#### Data to process
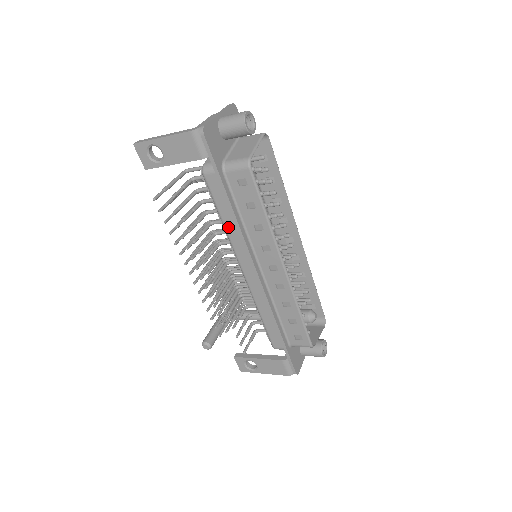
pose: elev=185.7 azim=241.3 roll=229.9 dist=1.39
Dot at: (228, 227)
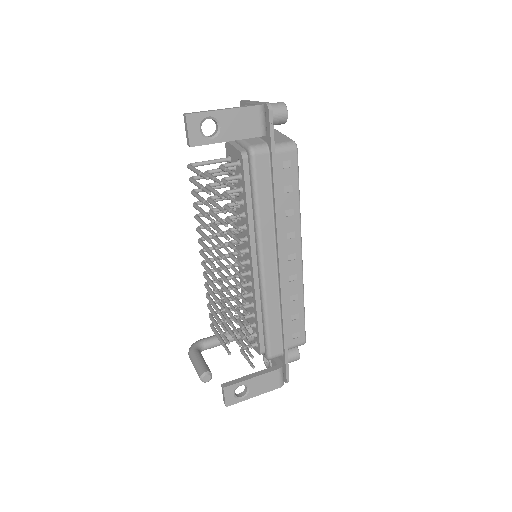
Dot at: (262, 214)
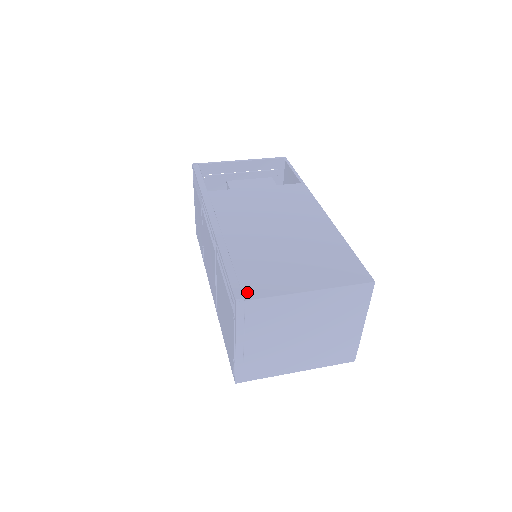
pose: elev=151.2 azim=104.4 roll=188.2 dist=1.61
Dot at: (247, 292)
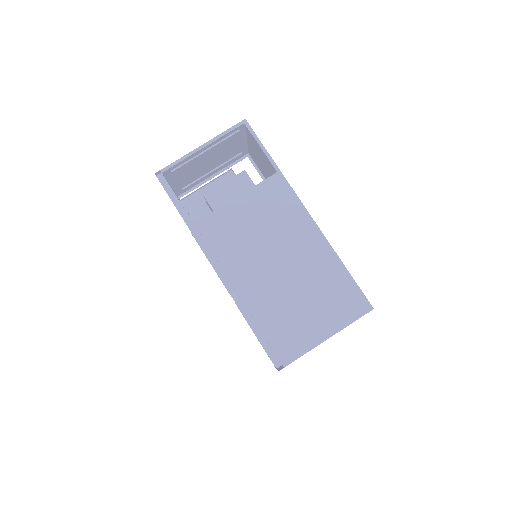
Dot at: (282, 358)
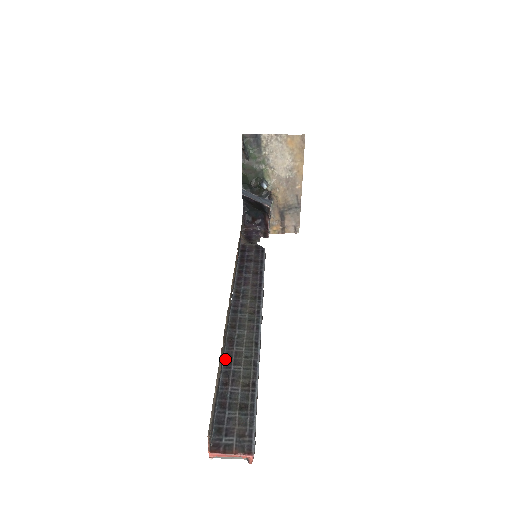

#### Task details
Reproduce every text line of the entries above verbatim, in their original order, and omit the pictures from your answer.

#### Final answer
pose: elev=185.7 azim=241.3 roll=229.9 dist=1.39
Dot at: (228, 227)
Dot at: (262, 214)
pose: elev=151.2 azim=104.4 roll=188.2 dist=1.61
Dot at: (247, 292)
Dot at: (282, 358)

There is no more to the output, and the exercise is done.